§ The task:
Count the lines in the material below that contain the string "sembra", treating uppercase and lowercase letters as different. Give only the number.

§ Task inputs:
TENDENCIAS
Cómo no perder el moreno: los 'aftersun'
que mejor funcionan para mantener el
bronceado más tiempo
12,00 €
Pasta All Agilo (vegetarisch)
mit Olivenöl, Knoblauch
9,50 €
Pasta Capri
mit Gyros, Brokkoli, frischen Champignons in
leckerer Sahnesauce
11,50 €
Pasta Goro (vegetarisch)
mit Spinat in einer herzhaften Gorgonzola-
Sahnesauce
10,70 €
* * *
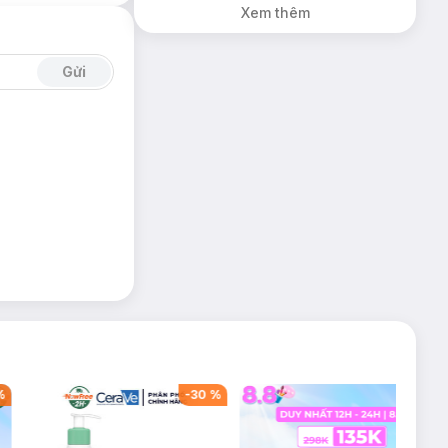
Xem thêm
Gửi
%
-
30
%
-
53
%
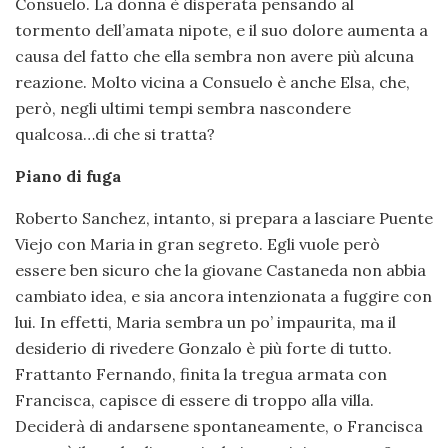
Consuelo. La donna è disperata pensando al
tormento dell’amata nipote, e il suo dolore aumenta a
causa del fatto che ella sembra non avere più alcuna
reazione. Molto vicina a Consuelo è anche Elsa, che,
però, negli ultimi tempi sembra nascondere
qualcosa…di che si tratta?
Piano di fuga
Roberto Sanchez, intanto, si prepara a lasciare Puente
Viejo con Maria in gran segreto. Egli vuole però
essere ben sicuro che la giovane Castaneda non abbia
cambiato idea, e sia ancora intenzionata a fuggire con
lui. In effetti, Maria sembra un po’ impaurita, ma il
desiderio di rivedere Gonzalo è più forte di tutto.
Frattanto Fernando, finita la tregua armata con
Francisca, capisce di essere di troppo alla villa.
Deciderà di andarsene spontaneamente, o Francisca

§ Solution to this task:
3